WHAT TO DO: When you print the records below, keep every word exact and leave out the images.

RECORDS TO USE:
○ ○ ○

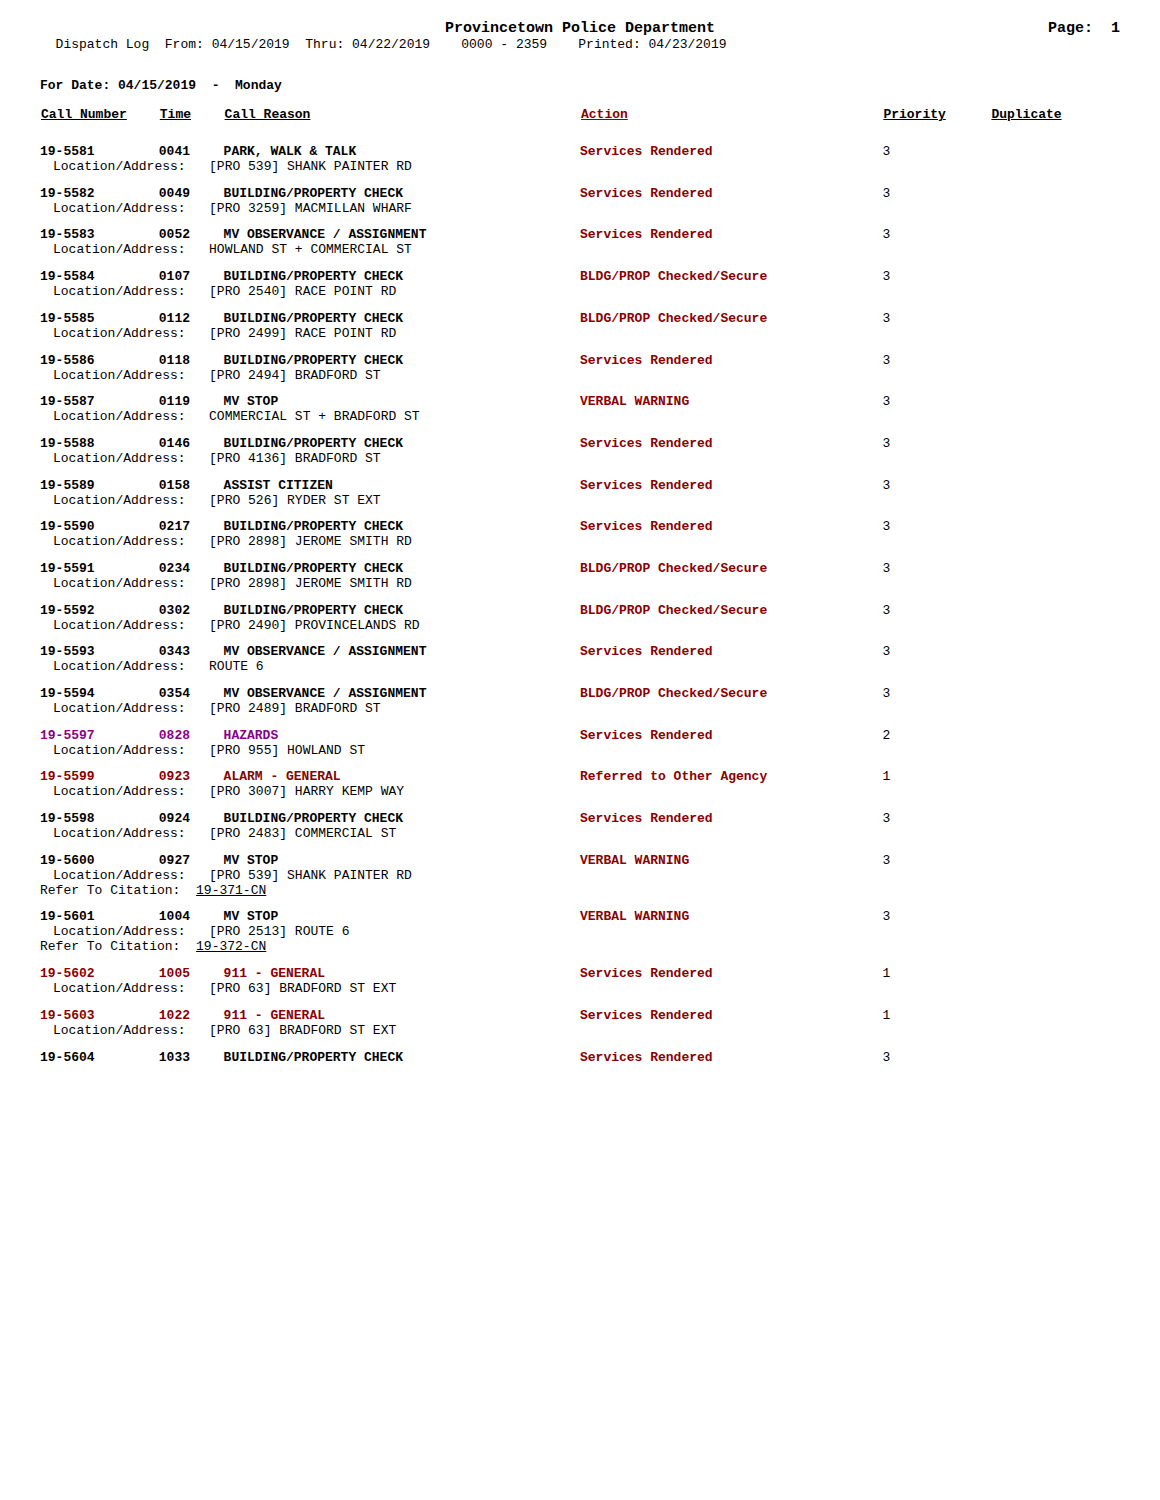Provincetown Police Department Page: 1
Dispatch Log From: 04/15/2019 Thru: 04/22/2019 0000 - 2359 Printed: 04/23/2019
For Date: 04/15/2019 - Monday
| Call Number | Time | Call Reason | Action | Priority | Duplicate |
| --- | --- | --- | --- | --- | --- |
| 19-5581 | 0041 | PARK, WALK & TALK | Services Rendered | 3 | |
| Location/Address: [PRO 539] SHANK PAINTER RD |
| 19-5582 | 0049 | BUILDING/PROPERTY CHECK | Services Rendered | 3 | |
| Location/Address: [PRO 3259] MACMILLAN WHARF |
| 19-5583 | 0052 | MV OBSERVANCE / ASSIGNMENT | Services Rendered | 3 | |
| Location/Address: HOWLAND ST + COMMERCIAL ST |
| 19-5584 | 0107 | BUILDING/PROPERTY CHECK | BLDG/PROP Checked/Secure | 3 | |
| Location/Address: [PRO 2540] RACE POINT RD |
| 19-5585 | 0112 | BUILDING/PROPERTY CHECK | BLDG/PROP Checked/Secure | 3 | |
| Location/Address: [PRO 2499] RACE POINT RD |
| 19-5586 | 0118 | BUILDING/PROPERTY CHECK | Services Rendered | 3 | |
| Location/Address: [PRO 2494] BRADFORD ST |
| 19-5587 | 0119 | MV STOP | VERBAL WARNING | 3 | |
| Location/Address: COMMERCIAL ST + BRADFORD ST |
| 19-5588 | 0146 | BUILDING/PROPERTY CHECK | Services Rendered | 3 | |
| Location/Address: [PRO 4136] BRADFORD ST |
| 19-5589 | 0158 | ASSIST CITIZEN | Services Rendered | 3 | |
| Location/Address: [PRO 526] RYDER ST EXT |
| 19-5590 | 0217 | BUILDING/PROPERTY CHECK | Services Rendered | 3 | |
| Location/Address: [PRO 2898] JEROME SMITH RD |
| 19-5591 | 0234 | BUILDING/PROPERTY CHECK | BLDG/PROP Checked/Secure | 3 | |
| Location/Address: [PRO 2898] JEROME SMITH RD |
| 19-5592 | 0302 | BUILDING/PROPERTY CHECK | BLDG/PROP Checked/Secure | 3 | |
| Location/Address: [PRO 2490] PROVINCELANDS RD |
| 19-5593 | 0343 | MV OBSERVANCE / ASSIGNMENT | Services Rendered | 3 | |
| Location/Address: ROUTE 6 |
| 19-5594 | 0354 | MV OBSERVANCE / ASSIGNMENT | BLDG/PROP Checked/Secure | 3 | |
| Location/Address: [PRO 2489] BRADFORD ST |
| 19-5597 | 0828 | HAZARDS | Services Rendered | 2 | |
| Location/Address: [PRO 955] HOWLAND ST |
| 19-5599 | 0923 | ALARM - GENERAL | Referred to Other Agency | 1 | |
| Location/Address: [PRO 3007] HARRY KEMP WAY |
| 19-5598 | 0924 | BUILDING/PROPERTY CHECK | Services Rendered | 3 | |
| Location/Address: [PRO 2483] COMMERCIAL ST |
| 19-5600 | 0927 | MV STOP | VERBAL WARNING | 3 | |
| Location/Address: [PRO 539] SHANK PAINTER RD |
| Refer To Citation: 19-371-CN |
| 19-5601 | 1004 | MV STOP | VERBAL WARNING | 3 | |
| Location/Address: [PRO 2513] ROUTE 6 |
| Refer To Citation: 19-372-CN |
| 19-5602 | 1005 | 911 - GENERAL | Services Rendered | 1 | |
| Location/Address: [PRO 63] BRADFORD ST EXT |
| 19-5603 | 1022 | 911 - GENERAL | Services Rendered | 1 | |
| Location/Address: [PRO 63] BRADFORD ST EXT |
| 19-5604 | 1033 | BUILDING/PROPERTY CHECK | Services Rendered | 3 | |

○ ○ ○

EXERCISE SOLUTION:
Provincetown Police Department Page: 1
Dispatch Log From: 04/15/2019 Thru: 04/22/2019 0000 - 2359 Printed: 04/23/2019
For Date: 04/15/2019 - Monday
| Call Number | Time | Call Reason | Action | Priority | Duplicate |
| --- | --- | --- | --- | --- | --- |
| 19-5581 | 0041 | PARK, WALK & TALK | Services Rendered | 3 | |
| Location/Address: [PRO 539] SHANK PAINTER RD |
| 19-5582 | 0049 | BUILDING/PROPERTY CHECK | Services Rendered | 3 | |
| Location/Address: [PRO 3259] MACMILLAN WHARF |
| 19-5583 | 0052 | MV OBSERVANCE / ASSIGNMENT | Services Rendered | 3 | |
| Location/Address: HOWLAND ST + COMMERCIAL ST |
| 19-5584 | 0107 | BUILDING/PROPERTY CHECK | BLDG/PROP Checked/Secure | 3 | |
| Location/Address: [PRO 2540] RACE POINT RD |
| 19-5585 | 0112 | BUILDING/PROPERTY CHECK | BLDG/PROP Checked/Secure | 3 | |
| Location/Address: [PRO 2499] RACE POINT RD |
| 19-5586 | 0118 | BUILDING/PROPERTY CHECK | Services Rendered | 3 | |
| Location/Address: [PRO 2494] BRADFORD ST |
| 19-5587 | 0119 | MV STOP | VERBAL WARNING | 3 | |
| Location/Address: COMMERCIAL ST + BRADFORD ST |
| 19-5588 | 0146 | BUILDING/PROPERTY CHECK | Services Rendered | 3 | |
| Location/Address: [PRO 4136] BRADFORD ST |
| 19-5589 | 0158 | ASSIST CITIZEN | Services Rendered | 3 | |
| Location/Address: [PRO 526] RYDER ST EXT |
| 19-5590 | 0217 | BUILDING/PROPERTY CHECK | Services Rendered | 3 | |
| Location/Address: [PRO 2898] JEROME SMITH RD |
| 19-5591 | 0234 | BUILDING/PROPERTY CHECK | BLDG/PROP Checked/Secure | 3 | |
| Location/Address: [PRO 2898] JEROME SMITH RD |
| 19-5592 | 0302 | BUILDING/PROPERTY CHECK | BLDG/PROP Checked/Secure | 3 | |
| Location/Address: [PRO 2490] PROVINCELANDS RD |
| 19-5593 | 0343 | MV OBSERVANCE / ASSIGNMENT | Services Rendered | 3 | |
| Location/Address: ROUTE 6 |
| 19-5594 | 0354 | MV OBSERVANCE / ASSIGNMENT | BLDG/PROP Checked/Secure | 3 | |
| Location/Address: [PRO 2489] BRADFORD ST |
| 19-5597 | 0828 | HAZARDS | Services Rendered | 2 | |
| Location/Address: [PRO 955] HOWLAND ST |
| 19-5599 | 0923 | ALARM - GENERAL | Referred to Other Agency | 1 | |
| Location/Address: [PRO 3007] HARRY KEMP WAY |
| 19-5598 | 0924 | BUILDING/PROPERTY CHECK | Services Rendered | 3 | |
| Location/Address: [PRO 2483] COMMERCIAL ST |
| 19-5600 | 0927 | MV STOP | VERBAL WARNING | 3 | |
| Location/Address: [PRO 539] SHANK PAINTER RD |
| Refer To Citation: 19-371-CN |
| 19-5601 | 1004 | MV STOP | VERBAL WARNING | 3 | |
| Location/Address: [PRO 2513] ROUTE 6 |
| Refer To Citation: 19-372-CN |
| 19-5602 | 1005 | 911 - GENERAL | Services Rendered | 1 | |
| Location/Address: [PRO 63] BRADFORD ST EXT |
| 19-5603 | 1022 | 911 - GENERAL | Services Rendered | 1 | |
| Location/Address: [PRO 63] BRADFORD ST EXT |
| 19-5604 | 1033 | BUILDING/PROPERTY CHECK | Services Rendered | 3 | |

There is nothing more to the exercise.